- _Data excerpts_

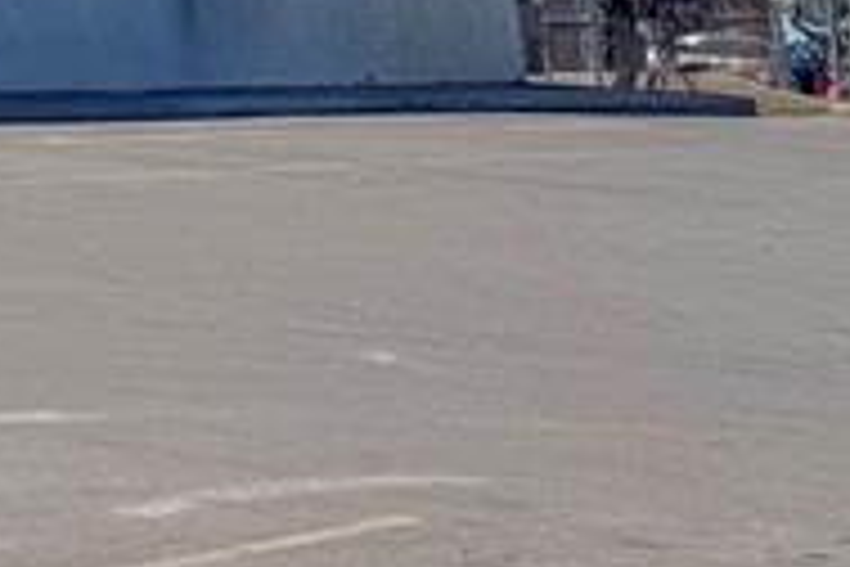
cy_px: -639
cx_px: -1151
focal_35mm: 135
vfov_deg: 9.4
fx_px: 3187
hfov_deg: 12.3
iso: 80
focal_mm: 6.76
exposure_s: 1/7100
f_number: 1.8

- _Directive_
Would you write out each entry word for word and omit the images?

- _Task response_
cy_px: -639
cx_px: -1151
focal_35mm: 135
vfov_deg: 9.4
fx_px: 3187
hfov_deg: 12.3
iso: 80
focal_mm: 6.76
exposure_s: 1/7100
f_number: 1.8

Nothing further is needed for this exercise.